====== Entries provided

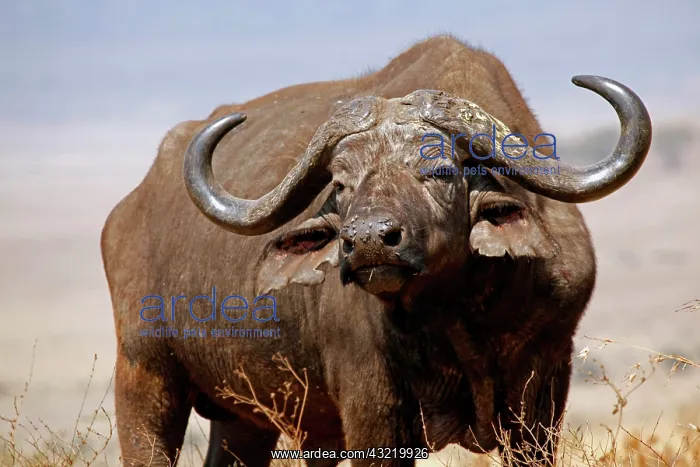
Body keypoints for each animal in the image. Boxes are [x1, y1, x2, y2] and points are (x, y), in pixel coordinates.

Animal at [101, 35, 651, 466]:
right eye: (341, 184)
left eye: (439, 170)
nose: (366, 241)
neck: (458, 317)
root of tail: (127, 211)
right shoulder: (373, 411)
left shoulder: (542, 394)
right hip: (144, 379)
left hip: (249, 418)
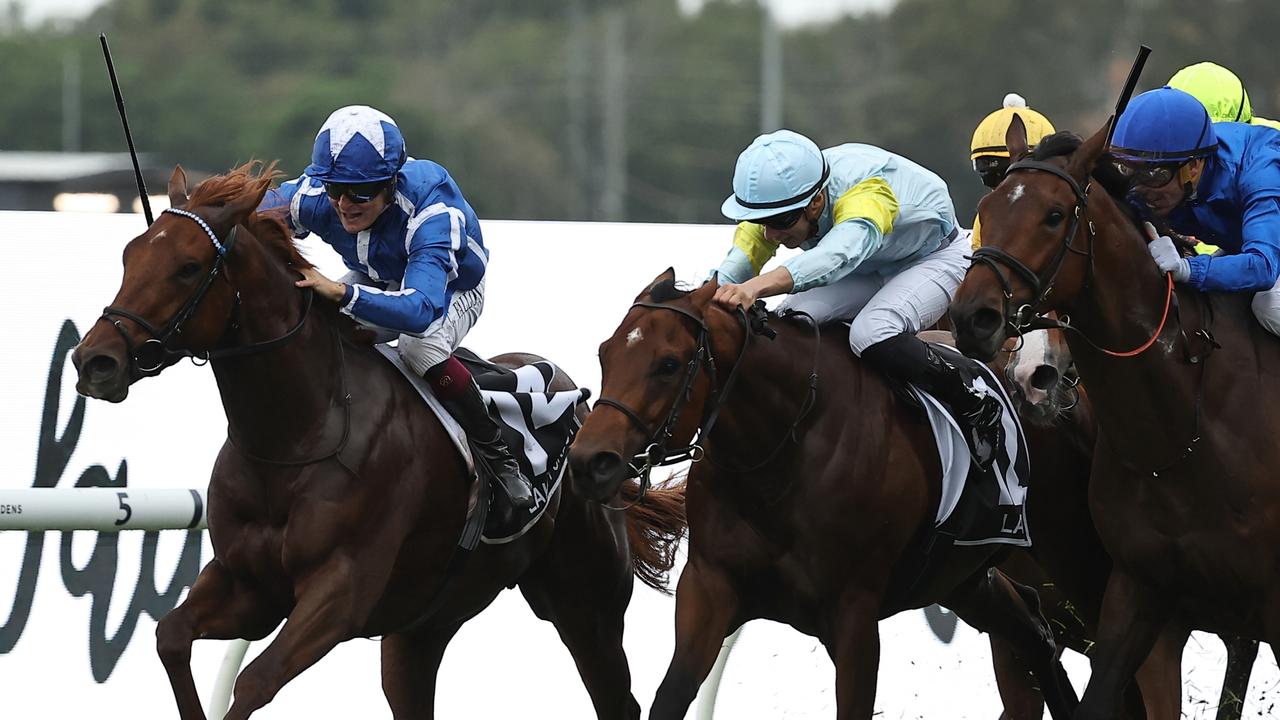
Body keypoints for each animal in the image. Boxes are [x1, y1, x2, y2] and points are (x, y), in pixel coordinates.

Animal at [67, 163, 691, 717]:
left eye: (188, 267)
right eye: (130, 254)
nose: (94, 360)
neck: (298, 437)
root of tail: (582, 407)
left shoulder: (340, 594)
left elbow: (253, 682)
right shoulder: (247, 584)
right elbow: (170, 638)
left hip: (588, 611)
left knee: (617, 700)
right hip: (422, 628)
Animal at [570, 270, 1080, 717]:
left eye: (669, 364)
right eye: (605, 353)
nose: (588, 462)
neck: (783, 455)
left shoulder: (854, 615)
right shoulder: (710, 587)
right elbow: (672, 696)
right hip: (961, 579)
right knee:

============

# [What you are asked to do]
The answer should consist only of the lines from the one with "right eye: (341, 184)" through the last line of the material above, copied exactly, with no pictures.

# [Exercise result]
right eye: (341, 184)
left eye: (439, 170)
nose: (366, 241)
neck: (458, 317)
root of tail: (127, 211)
right shoulder: (373, 411)
left shoulder: (542, 394)
right hip: (144, 379)
left hip: (249, 418)
Body keypoints for each animal in the image. Boxes are [x1, y1, x2, y2] and points are (x, y), in pixel coordinates.

Animal at [67, 163, 691, 717]:
left eye: (188, 267)
right eye: (130, 254)
nose: (94, 360)
neck: (298, 437)
root of tail: (582, 407)
left shoulder: (340, 594)
left elbow: (253, 682)
right shoulder: (247, 584)
right elbow: (170, 638)
left hip: (588, 611)
left knee: (617, 700)
right hip: (422, 628)
Animal at [570, 270, 1080, 717]:
left eye: (669, 364)
right eye: (605, 353)
nose: (588, 462)
neck: (783, 455)
left shoulder: (854, 615)
right shoulder: (710, 587)
right elbow: (672, 696)
right hip: (961, 579)
right knee:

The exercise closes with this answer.